104. madde yürürlükte değil mi?
104. madde neden kritik? Çünkü Cumhurbaşkanı’nın görev ve yetkilerini anlatıyor.
Malum, Cumhurbaşkanlığı hükümet sistemi denilen yeni düzende, Başbakan ve Bakanlar Kurulu yok. Yürütme organının tamamını temsil eden Erdoğan, hükümet yerine geçerek istediği konuda Cumhurbaşkanlığı kararnamesi çıkarabiliyor.
İşte madde 104, Cumhurbaşkanı’na kararname çıkarırken sınırlar çiziyor.
Üç adet net sınır var. Yürürlükteki anayasaya göre Cumhurbaşkanı şu üç konuda Cumhurbaşkanı kararnamesi çıkaramaz:
-Temel haklar, kişi hak ve ödevleri, siyasi hak ve ödevler
-Anayasanın münhasıran yani “Sen bunu kanunla düzenleyeceksin” dediği konular
-Kanunda açıkça düzenlenmiş konular.
Bitmedi. Cumhurbaşkanlığı kararnamesi ile kanunlarda farklı hükümler olması halinde, Cumhurbaşkanı’nın değil, kanunun hükümleri uygulanacak.
1 numaralı kararname
Gelelim, bundan üç gün önce yayımlanan 1 Numaralı Cumhurbaşkanlığı kararnamesine.
O kararnameyle, devlet organizasyonu tamamen değişiyor. Cumhurbaşkanlığı, idari ve mali yapıyı yeniden kurgulayıp inşa ediyor. Kurumları birleştiriyor. Ayırıyor, bağlıyor, yeni kadrolar, kurullar ücretler, tahsis ediyor. İç politikayı, dış politikayı belirliyor.
Peki bu kararnamede anayasanın hangi maddesine dayanıldığı yazıyor mu?
Hayır yazmıyor. Oysa bu Cumhurbaşkanlığı kararnamesi gökten vahiy yoluyla inmediğine göre kaynağını bir yerden alması gerekiyor.
-Bunun da muhtemelen (!) anayasa olması gerekiyor.
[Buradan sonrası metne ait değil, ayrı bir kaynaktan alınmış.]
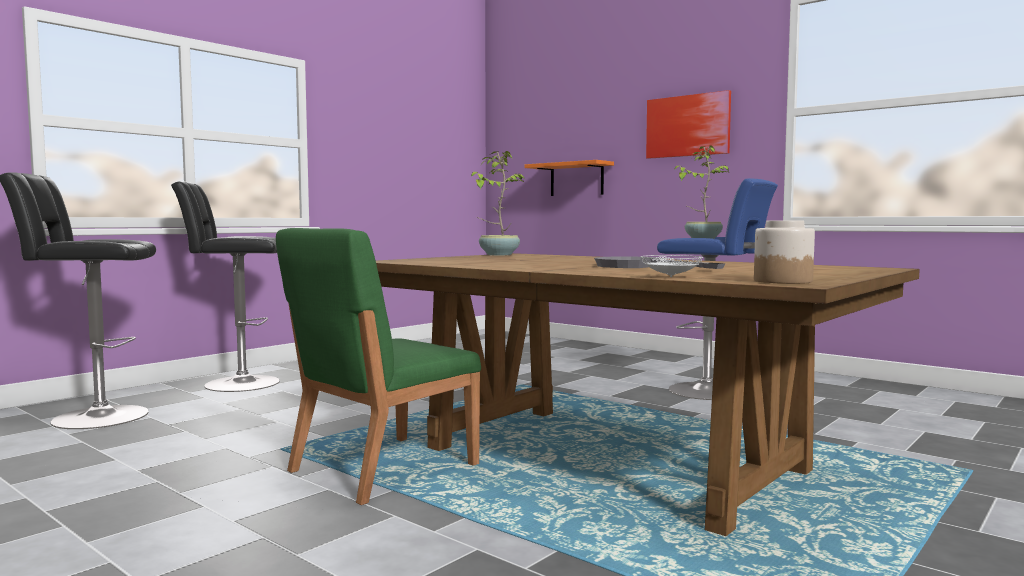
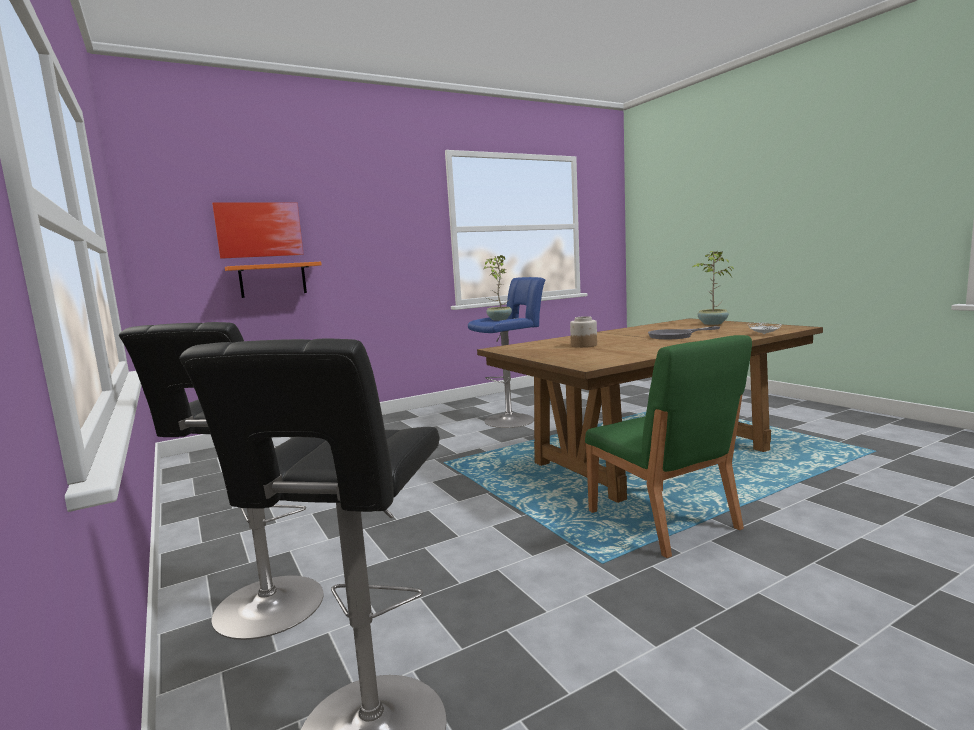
camera: 70 degrees left, 5 degrees up
(498, 254) = (507, 350): potted plant -> potted plant (712, 324)
(688, 126) = (381, 234): picture -> picture (259, 230)
(782, 281) = (785, 328): jar -> jar (583, 345)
Anayasa içinde de yüksek ihtimalle madde 104...
-Bir diğer olasılık ise bu kararnamenin, anayasanın OHAL rejimini düzenleyen
119. maddesine göre çıkarılmış olması.
Orada da Cumhurbaşkanı’nın olağanüstü halin gerekli kıldığı konularda kararname çıkarabileceği yazıyor. (Bu maddede kanunları kaldırma yetkisi görmüyoruz.)
Fakat Resmi Gazete’de yayımlanan 1 No’lu Cumhurbaşkanlığı kararnamesinin anayasanın hangi maddesine dayanılarak çıkarıldığına dair bir bilgiye rastlayamıyoruz. Bu, kararnamenin kendi varlığıyla ilgili bir sorun.
Fakat asıl olarak 1 Numaralı kararname, fasıllar altında kurduğu birleştirdiği bakanlıklar, kurullar ve ofisler dolayısıyla aslında kanunla düzenlenmesi gereken bir konuya el atmış durumdadır. Bu yanıyla da 104. maddeye uygunluğu tartışma konusudur.
Anayasanın 104. maddesi yürürlükte olduğuna göre, Cumhurbaşkanlığı kararnamesiyle ofis, kurul kurabilme keyfiyetinin kurumsal ve hukuksal bir zeminde yapılmasını beklemek, naiflik değildir. Yetkisi budanmış da olsa TBMM üyesi milletvekillerinin, baroların bu temel konuda görüş bildirmesi, varlık sebepleriyle gayet uyumlu olacaktır.